A forensic report claiming to show that a Democratic National Committee insider, not Russia, stole files from the DNC is full of holes, say cybersecurity experts. “In short, the theory is flawed,” said FireEye’s John Hultquist, director of intelligence analysis at FireEye, a firm that provides forensic analysis and other cybersecurity services. “The author of the report didn’t consider a number of scenarios and breezed right past others. It completely ignores all the evidence that contradicts its claims.” The theory behind the report is that it would have been impossible for information from the DNC to have been hacked due to upload and download speeds. The claims have slowly trickled through the media, finding backers at the right -wing site Breitbart in early June. Last week, the left-wing magazine The Nation published a 4,500-word story on the allegations. The claims are based on metadata from the leaked files, which were published on WikiLeaks during the 2016 presidential election.
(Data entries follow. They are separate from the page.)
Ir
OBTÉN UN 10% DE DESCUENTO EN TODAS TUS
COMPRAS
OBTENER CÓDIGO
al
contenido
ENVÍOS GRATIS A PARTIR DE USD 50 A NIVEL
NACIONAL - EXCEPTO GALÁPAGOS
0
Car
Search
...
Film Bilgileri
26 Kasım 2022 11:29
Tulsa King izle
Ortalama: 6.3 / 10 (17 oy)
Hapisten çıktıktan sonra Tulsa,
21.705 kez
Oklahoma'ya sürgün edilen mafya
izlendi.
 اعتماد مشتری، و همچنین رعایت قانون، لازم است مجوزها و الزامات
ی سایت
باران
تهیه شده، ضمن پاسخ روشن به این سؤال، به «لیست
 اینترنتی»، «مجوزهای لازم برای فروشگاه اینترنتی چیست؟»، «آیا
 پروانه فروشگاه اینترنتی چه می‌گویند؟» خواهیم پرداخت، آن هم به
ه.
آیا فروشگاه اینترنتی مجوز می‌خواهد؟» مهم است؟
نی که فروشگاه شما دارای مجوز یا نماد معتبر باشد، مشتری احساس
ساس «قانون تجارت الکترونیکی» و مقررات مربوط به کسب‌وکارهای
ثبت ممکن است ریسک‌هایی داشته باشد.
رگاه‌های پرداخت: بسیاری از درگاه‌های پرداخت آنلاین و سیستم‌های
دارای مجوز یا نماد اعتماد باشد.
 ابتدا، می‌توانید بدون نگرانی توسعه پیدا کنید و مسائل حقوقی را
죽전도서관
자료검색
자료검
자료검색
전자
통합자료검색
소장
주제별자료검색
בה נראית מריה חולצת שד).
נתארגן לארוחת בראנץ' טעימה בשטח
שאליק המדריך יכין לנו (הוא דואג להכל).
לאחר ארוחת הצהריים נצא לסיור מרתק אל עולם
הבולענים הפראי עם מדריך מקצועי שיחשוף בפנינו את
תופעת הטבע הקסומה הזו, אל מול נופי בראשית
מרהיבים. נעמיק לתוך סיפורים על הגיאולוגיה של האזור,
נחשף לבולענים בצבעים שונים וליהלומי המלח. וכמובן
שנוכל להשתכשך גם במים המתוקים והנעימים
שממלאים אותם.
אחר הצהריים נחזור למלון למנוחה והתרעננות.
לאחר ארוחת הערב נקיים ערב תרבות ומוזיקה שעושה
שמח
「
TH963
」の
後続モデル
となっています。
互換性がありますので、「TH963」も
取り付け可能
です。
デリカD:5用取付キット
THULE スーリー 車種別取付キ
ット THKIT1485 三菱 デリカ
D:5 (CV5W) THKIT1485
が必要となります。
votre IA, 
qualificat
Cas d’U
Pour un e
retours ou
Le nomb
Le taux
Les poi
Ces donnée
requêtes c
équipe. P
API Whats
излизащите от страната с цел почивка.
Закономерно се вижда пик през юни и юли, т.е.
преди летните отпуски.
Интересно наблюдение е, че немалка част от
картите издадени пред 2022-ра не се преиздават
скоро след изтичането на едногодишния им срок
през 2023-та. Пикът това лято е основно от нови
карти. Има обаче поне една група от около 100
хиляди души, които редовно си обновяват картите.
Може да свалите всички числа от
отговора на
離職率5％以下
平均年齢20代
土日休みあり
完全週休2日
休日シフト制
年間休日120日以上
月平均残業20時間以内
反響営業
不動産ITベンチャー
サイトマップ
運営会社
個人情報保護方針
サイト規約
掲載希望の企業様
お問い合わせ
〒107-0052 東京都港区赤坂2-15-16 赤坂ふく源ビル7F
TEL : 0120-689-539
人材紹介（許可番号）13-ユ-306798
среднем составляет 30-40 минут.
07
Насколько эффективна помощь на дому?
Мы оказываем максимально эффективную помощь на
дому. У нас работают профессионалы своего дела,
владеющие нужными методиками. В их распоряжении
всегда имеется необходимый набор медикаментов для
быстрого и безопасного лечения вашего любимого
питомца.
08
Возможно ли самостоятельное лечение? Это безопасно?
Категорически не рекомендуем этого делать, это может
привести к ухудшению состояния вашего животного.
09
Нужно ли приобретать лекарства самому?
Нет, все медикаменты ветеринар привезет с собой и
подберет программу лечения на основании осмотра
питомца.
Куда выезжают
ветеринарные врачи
Metadata is information recorded in a file for archiving purposes and is not displayed when a file is open. It can include the last date a file is modified and note what software and devices were involved in creating the file, among other information.
When files are copied to a new device, the metadata can record the time each file finishes being duplicated as the time it was “last modified.”
A blogger named “The Forensicator” analyzed the “last modified” times in one set of documents released by Guccifer 2.0. Based on the size of the documents and the times they were downloaded, Forensicator calculated that a hacker was able to copy the files at a speed of more than 20 megabytes per second.